Quando la gioventù si ribella, è il mondo spirituale a ribellarsi in ogni giovane uomo, dice Rudolf Steiner, e se non prendiamo sul serio i problemi dei giovani, se non li consideriamo impulsi cui dare forma, quei problemi si trasformeranno in istinti di potere.
Il terzo motivo si potrebbe definire forza dell’equilibrio. Rudolf Steiner ci indica come l’essere umano a ogni passo, a ogni movimento delle braccia, vinca il peso terrestre e come lì agisca una forza inconscia che mette in relazione le forze che operano interiormente con quelle della gravità.
Nell’euritmia vive la forza dell’equilibrio, un “occultismo igienico”: in un mondo spaccato “nel quale l’uomo non riconosce più l’Altro”, l’euritmia è quindi capace potenzialmente di creare pace a ogni livello. Per questo deve entrare nel mondo attuale, nei punti critici, nelle zone problematiche – da uomo a uomo, nei rapporti di tensione fra l’anima e la terra, nelle tendenze alla divisione della nostra società. Deve misurare con autocritica l’efficacia raggiunta in questi ambiti. E intervenire così anche sui temi e i contenuti dei conflitti sociali.
Oltre a una presenza sempre più organica nella nostra società attuale, lo studio dell’euritmia deve percorrere strade nuove, inserita come “metodo di studio” nel curriculum e nel corso di studi di ogni studente, non importa di quale facoltà. Oggi sarebbe necessario inoltre un lavoro dialogico cosciente sull’educazione della fantasia. Quel che un tempo era scontato, ora spesso non lo è più. Non vi è alcun ritorno a un Paradiso perduto, vi è solo una strada che va persorsa, come descrive Heinrich von Kleist nel suo saggio Über das Marionettentheater (“Sul teatro delle marionette”). Di fronte a noi vi è l’impegno di elevare a coscienza vivente cose che prima erano ben racchiuse nell’inconscio, pur senza essere soffocate del tutto. Molte persone cercano l’euritmia, ma non riescono a trovarla. La nostra capacità di dialogo è il presupposto per agire con una funzione equilibratrice. “Il risveglio nello spirituale-animico dell’Altro”: qui risiede forse il più grosso potenziale di crescita dell’umanità. Un potenziale che è ancora in gran parte da scoprire. L’euritmia quale arte cristico-dialogica nel senso migliore vive per propria natura in questo elemento. E proprio qui nella cultura dell’accordo e dell’equilibrio risiede la sua forza creatrice di pace – ma solo se in noi, euritmisti ed euritmiste, vive l’apertura e la disponibilità alla trasformazione fin nel nostro stesso Io.

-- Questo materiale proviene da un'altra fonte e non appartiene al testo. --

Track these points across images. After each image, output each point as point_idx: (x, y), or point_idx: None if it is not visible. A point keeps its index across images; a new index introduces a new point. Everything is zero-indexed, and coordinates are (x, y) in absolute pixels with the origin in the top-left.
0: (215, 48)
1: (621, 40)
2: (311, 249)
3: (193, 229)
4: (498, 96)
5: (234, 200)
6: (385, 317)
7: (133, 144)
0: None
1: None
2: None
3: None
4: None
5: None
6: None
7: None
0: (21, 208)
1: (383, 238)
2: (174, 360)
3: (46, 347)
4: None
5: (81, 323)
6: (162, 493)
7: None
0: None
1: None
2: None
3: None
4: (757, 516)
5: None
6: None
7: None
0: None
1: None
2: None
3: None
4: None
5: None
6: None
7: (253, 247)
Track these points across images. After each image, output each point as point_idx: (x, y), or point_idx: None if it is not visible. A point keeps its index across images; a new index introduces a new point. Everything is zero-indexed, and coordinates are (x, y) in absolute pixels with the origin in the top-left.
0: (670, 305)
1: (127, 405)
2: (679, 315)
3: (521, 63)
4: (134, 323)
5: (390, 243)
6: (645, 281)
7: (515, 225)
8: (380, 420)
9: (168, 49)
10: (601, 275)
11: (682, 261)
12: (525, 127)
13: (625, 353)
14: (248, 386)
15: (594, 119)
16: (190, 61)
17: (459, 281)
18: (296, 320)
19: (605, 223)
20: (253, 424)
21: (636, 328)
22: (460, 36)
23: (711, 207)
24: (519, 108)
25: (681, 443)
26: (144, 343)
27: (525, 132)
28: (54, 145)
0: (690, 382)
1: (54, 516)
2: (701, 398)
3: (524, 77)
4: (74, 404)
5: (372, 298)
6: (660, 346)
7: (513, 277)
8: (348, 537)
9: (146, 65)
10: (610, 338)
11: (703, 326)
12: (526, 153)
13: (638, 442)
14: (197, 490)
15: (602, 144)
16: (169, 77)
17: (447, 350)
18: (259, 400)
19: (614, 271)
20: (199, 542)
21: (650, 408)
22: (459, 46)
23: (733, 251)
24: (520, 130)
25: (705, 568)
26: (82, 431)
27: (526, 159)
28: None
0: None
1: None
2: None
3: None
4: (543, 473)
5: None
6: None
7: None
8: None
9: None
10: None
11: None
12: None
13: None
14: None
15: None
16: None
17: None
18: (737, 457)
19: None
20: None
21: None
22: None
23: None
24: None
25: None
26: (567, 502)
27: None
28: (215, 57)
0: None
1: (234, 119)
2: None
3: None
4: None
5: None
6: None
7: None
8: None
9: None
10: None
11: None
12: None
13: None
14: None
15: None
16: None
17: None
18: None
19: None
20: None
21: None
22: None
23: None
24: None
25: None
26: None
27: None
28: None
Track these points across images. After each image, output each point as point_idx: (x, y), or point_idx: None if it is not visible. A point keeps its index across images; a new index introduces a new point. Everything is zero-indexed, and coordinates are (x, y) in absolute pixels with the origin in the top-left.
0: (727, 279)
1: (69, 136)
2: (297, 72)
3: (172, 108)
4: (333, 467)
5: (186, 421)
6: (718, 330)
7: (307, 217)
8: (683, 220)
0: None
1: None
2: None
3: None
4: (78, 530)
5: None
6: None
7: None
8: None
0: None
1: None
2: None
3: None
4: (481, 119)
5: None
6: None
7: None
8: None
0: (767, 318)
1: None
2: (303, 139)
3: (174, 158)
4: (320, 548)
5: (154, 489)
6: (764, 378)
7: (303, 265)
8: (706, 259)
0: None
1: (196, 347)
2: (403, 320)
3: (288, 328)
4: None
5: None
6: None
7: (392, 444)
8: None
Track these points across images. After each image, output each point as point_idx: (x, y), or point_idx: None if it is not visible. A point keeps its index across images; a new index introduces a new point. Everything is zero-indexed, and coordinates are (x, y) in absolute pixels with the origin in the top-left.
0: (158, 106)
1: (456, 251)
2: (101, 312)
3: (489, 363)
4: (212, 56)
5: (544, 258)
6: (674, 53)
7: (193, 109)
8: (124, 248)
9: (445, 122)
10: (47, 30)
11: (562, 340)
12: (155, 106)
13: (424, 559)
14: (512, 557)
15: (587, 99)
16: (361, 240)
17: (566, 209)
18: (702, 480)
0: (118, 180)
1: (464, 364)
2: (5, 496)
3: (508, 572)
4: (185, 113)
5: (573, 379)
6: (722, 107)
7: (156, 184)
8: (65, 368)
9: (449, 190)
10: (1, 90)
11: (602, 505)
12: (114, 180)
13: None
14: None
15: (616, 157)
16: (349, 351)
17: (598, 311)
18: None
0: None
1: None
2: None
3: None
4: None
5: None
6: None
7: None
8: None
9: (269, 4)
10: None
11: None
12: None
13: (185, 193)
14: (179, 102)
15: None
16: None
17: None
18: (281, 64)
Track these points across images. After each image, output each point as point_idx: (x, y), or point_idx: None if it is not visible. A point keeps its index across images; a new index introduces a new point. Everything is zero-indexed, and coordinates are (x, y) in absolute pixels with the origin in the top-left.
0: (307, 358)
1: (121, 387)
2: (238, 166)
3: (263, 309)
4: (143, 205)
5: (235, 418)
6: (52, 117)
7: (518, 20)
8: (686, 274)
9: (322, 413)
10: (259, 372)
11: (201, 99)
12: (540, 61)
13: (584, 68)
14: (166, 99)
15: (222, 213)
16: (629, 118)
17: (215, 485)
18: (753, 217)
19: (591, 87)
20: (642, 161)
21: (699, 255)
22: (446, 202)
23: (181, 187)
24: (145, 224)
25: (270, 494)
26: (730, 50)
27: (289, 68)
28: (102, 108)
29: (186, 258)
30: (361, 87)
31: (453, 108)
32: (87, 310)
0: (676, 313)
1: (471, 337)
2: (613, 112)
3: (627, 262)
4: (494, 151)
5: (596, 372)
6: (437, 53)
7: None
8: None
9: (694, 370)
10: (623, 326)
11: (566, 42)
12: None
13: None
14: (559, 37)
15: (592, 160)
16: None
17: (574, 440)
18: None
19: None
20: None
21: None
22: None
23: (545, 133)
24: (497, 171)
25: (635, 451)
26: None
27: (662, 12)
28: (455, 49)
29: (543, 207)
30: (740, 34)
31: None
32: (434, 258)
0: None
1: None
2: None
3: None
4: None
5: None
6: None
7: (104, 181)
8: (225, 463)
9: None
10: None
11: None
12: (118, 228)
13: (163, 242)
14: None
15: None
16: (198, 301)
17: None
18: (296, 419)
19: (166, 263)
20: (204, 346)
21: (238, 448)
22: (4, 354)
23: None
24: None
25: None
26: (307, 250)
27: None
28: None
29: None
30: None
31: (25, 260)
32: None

Danza, pittura, disegno, musica, poesia… sono arti e talenti che tutti conoscono. Ben diverso è il caso dell’euritmia, arte giovane, ancora poco nota. Eppure tutte le racchiude in sé, rende visibili pensieri e musiche, li porta in forme e movimenti…
Rudolf Steiner sviluppò le prime basi dell’euritmia all’inizio del XX secolo. Sulla base della sua concezione di uomo, trasformò la figura umana e la sua inesauribile capacità di movimento in uno strumento di rappresentazione. Attraverso l’euritmia le leggi del linguaggio e della musica vengono tradotte in movimenti visibili.